A lot of ideas sound really good but don’t play out as we might theoretically expect. This recurring theme applies to many disciplines but is particularly important in finance where the direct consequence is making money (e.g. second paragraphs here and here). Today, I want to focus this consideration on the Noise Test.

The Noise Test may be implemented as part of the trading system development process. The idea is that most overfit strategies are fit to noise (see second paragraph here). In order to screen for this, change the noise and retest the strategy. If the strategy still performs well then we can be more confident it is fit to actual signal.

One system development platform offers a Noise Test that works in the following way. For any underlying price series, a user-defined percentage of opens, highs, lows, and closes are varied up to another user-defined percentage maximum. The prices are recomputed some user-defined number of times and the strategy is re-run on these simulated price series. Original backtested performance is overlaid on the simulated performance. If the strategy is fit to noise then performance will degrade.

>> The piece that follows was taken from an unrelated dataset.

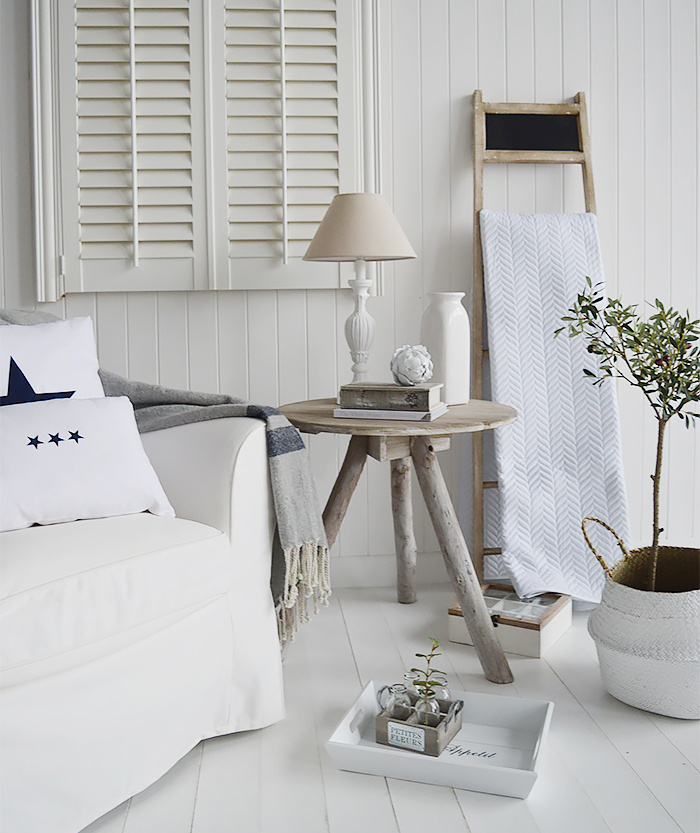
Identify the location of tray. Image resolution: width=700 pixels, height=833 pixels. (505, 740).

The software developers offer some examples as part of the training videos. This is supposedly a good result:

NoiseTest1(6-7-20)

Note how concentrated the simulated equity curves are around the original backtest (bold blue line). Note also how the original backtest is centered within the simulated equity curves. In theory, both bode well for future performance.

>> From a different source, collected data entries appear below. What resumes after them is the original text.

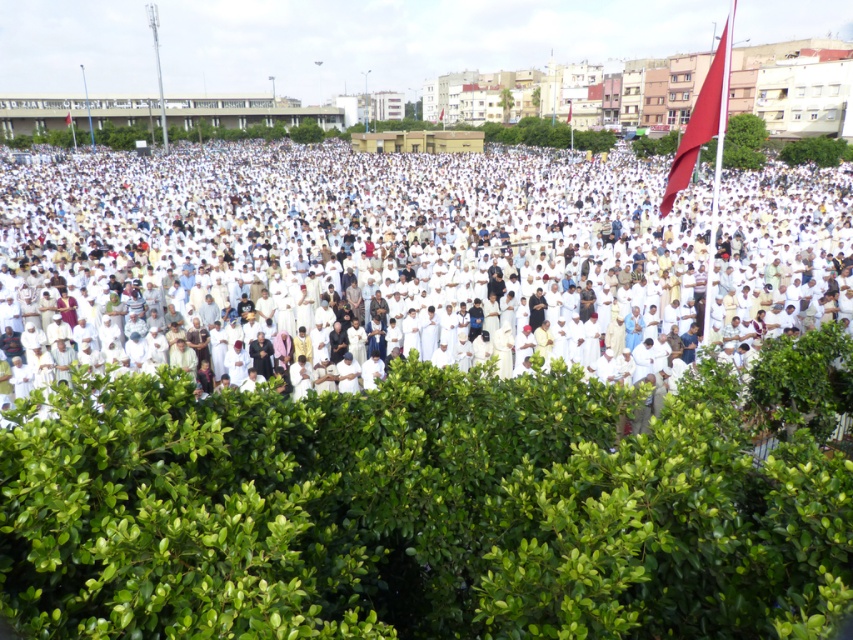
You are a photographer trying to capture the entire scene of the crowd and the flag. Given that the white matte clothing at center takes up more space than the matte red flag at upper right, how would you adjust your camera angle to ensure both are clearly visible in the photo?

Since the white matte clothing at center is larger in size than the matte red flag at upper right, you can position the camera slightly lower to include more of the background where the flag is located while still capturing the crowd in the foreground.

You are a photographer at the event and want to capture both the white matte clothing at center and the matte red flag at upper right in the same frame. Based on their positions, which object will appear larger in your photo?

The white matte clothing at center appears larger in the photo because it is closer to the viewer than the matte red flag at upper right.

From the picture: You are a photographer at the event and want to capture both the white matte clothing at center and the matte red flag at upper right in a single shot. Based on their positions, which object should you focus on first to ensure both are in the frame?

The white matte clothing at center is located above the matte red flag at upper right, so you should focus on the white matte clothing at center first to ensure both are in the frame.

Here is another good result:

NoiseTest2(6-7-20)

The simulated curves are more spread out, which translates to less confidence the strategy is actually fit to signal rather than overfit to noise. However, the outlier with windfall profits (on top) suggests a possibility that modulating noise can actually result in significantly better performance. The developers say this is a win and therefore a good result for the Noise Test.

Statistically speaking, I challenge this for two reasons. First, we have no idea whether this strategy is profitable going forward. Second, without a larger sample size I don’t know what to think about the profitable outlier. The Noise Test may be run on 10,000 different strategies without ever seeing this again. I can never draw meaningful conclusions from pure randomness.

The developers deem this a poor result of the Noise Test:

NoiseTest3(6-7-20)

All simulated equity curves fare much worse than the original backtest, which suggests the original performance was fluke.